Task to carry out ▸ Below are entries. Reproduce exactly the lines between the line holding "- Ska fortfarande" and the line holding "- Skriv ned", inclusive, and only those.
────────────────────────────────────────
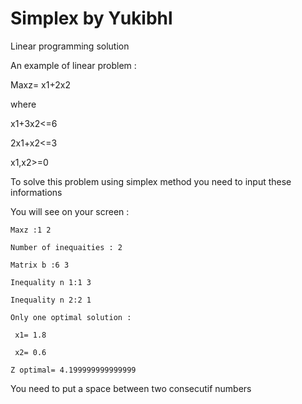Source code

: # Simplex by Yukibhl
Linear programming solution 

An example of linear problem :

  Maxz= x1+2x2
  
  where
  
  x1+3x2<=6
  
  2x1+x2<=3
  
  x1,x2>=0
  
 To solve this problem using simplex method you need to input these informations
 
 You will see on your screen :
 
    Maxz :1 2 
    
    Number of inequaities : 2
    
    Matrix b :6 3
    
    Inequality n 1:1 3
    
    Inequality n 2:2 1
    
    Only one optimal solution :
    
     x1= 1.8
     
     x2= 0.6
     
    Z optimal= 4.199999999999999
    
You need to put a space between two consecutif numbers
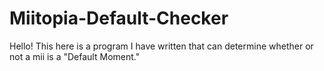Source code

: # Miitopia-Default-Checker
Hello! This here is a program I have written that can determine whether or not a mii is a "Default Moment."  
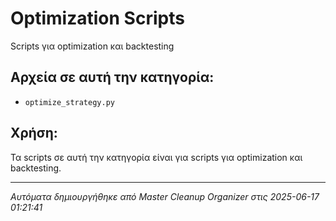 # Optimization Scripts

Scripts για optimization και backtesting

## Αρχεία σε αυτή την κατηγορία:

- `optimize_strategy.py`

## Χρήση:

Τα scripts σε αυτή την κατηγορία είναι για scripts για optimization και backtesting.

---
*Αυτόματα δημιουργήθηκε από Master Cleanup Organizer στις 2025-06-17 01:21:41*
────────────────────────────────────────
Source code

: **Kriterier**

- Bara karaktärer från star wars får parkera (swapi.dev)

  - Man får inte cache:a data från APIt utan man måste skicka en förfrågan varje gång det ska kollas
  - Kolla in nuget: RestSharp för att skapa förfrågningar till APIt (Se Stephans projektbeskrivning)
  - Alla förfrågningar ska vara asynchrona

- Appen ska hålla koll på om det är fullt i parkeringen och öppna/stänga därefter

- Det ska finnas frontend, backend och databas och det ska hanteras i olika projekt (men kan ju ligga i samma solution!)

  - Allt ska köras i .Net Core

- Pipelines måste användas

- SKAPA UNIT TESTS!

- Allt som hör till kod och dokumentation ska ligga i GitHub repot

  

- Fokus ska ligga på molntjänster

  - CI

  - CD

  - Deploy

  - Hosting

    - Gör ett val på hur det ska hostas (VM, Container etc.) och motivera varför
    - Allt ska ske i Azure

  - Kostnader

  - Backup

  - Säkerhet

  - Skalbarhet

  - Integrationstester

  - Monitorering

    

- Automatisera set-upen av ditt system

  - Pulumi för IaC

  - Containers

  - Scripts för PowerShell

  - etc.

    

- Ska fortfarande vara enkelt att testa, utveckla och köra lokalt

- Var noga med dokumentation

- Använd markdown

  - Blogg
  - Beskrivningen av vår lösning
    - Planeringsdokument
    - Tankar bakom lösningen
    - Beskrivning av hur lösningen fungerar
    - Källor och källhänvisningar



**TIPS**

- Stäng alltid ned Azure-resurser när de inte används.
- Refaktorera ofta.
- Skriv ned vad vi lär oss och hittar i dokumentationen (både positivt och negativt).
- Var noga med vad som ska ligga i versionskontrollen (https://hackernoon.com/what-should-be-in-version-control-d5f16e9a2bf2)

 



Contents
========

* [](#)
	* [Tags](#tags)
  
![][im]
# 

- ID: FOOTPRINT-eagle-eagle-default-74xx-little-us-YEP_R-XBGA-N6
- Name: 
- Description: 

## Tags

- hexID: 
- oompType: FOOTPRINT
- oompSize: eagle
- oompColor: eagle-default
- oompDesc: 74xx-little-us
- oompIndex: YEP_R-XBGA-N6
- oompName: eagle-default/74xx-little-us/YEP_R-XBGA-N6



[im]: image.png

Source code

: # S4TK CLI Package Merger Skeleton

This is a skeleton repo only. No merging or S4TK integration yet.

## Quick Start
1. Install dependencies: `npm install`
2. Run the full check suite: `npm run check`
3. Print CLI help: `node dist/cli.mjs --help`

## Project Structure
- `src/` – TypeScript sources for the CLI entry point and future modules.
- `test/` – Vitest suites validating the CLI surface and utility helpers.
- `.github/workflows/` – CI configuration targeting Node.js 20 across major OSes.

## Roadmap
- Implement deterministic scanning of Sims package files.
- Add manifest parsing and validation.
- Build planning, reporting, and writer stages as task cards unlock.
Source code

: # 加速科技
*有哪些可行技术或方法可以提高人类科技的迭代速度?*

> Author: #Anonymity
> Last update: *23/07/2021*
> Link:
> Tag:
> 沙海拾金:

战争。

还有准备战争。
────────────────────────────────────────
Exercise result ▸
- Ska fortfarande vara enkelt att testa, utveckla och köra lokalt

- Var noga med dokumentation

- Använd markdown

  - Blogg
  - Beskrivningen av vår lösning
    - Planeringsdokument
    - Tankar bakom lösningen
    - Beskrivning av hur lösningen fungerar
    - Källor och källhänvisningar



**TIPS**

- Stäng alltid ned Azure-resurser när de inte används.
- Refaktorera ofta.
- Skriv ned vad vi lär oss och hittar i dokumentationen (både positivt och negativt).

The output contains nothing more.